Perkins wasn’t surprised that the International Woman of Courage Award was given to a man, as it is “consistent with the origins of this day.” With the rise of the LGBTQ movement came more tolerance of people who identify as the opposite sex. According to Szoch, labeling a man as “courageous” for identifying as a woman on International Women’s Day can be traced to its “communist roots.”

As Szoch went on to note, Karl Marx, the father of communism, was known to have abused and cheated on his wife, Jenny Marx. She also observed that one of his other known goals along his pursuit of political power was to dismantle the family.

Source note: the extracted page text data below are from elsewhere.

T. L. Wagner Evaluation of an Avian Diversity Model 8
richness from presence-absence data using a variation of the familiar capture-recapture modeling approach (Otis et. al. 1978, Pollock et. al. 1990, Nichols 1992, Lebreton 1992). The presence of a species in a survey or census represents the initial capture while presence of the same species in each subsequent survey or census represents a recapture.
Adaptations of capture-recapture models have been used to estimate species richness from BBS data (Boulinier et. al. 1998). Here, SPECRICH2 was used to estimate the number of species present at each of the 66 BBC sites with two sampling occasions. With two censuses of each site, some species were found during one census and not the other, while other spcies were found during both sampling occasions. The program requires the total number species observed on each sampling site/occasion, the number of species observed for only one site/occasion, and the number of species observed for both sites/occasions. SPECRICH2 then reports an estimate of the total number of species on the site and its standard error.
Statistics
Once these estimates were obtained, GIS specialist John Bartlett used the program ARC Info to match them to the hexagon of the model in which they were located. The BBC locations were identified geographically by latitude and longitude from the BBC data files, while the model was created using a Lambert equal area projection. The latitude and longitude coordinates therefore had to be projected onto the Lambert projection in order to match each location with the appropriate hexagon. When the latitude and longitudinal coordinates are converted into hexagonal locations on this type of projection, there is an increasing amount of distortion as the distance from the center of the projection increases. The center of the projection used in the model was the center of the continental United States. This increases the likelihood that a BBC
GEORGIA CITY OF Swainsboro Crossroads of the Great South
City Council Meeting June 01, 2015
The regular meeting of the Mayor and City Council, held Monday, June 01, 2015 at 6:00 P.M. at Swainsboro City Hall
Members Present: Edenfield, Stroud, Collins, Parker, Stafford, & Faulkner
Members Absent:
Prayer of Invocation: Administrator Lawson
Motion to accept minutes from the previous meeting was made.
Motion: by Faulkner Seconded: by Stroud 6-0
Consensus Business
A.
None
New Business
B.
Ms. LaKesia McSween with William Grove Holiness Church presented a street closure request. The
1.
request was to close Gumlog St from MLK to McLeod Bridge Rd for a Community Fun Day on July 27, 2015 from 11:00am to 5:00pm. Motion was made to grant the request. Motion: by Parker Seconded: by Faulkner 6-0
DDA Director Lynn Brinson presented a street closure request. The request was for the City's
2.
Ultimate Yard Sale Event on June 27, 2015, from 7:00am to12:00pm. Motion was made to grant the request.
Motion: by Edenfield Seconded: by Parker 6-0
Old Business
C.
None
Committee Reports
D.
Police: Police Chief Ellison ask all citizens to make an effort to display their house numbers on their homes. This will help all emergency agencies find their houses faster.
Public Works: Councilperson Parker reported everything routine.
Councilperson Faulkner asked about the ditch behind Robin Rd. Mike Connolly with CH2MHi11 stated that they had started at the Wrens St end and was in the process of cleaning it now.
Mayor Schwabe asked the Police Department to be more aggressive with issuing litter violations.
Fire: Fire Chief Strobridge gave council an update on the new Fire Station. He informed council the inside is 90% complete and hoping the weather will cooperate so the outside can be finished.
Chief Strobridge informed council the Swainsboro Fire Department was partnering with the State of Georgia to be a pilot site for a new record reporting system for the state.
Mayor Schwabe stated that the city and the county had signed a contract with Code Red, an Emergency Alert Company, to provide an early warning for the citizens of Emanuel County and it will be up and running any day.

In a 2022 article written by Joy Stockbauer,  now a correspondent for The Washington Stand, she expressed the irony of International Women’s Day being founded on Marxist values. “The only aspect of womanhood that communists celebrate is its ability to be exploited,” she wrote. “Communists have repeatedly used female empowerment as a disguise for human rights violations against women.”

In March of 1857, New York City garment and textile workers went on strike over low wages and long workdays. In 1889, the editor of the German Social Democratic party’s women’s newspaper, Clara Zetkin, began laying “the groundwork to eventually establish International Woman’s Day as a Communist holiday.” The concept began to trickle into European and Asian regions and was established as a Communist holiday by Vladimir Lenin.

This newly-created holiday “was a day about women’s ‘equality,’” Szoch noted. “But of course, equality to them didn’t mean that men and women have equal dignity. It meant that men and women are the same and that we should treat them as if they’re interchangeable.”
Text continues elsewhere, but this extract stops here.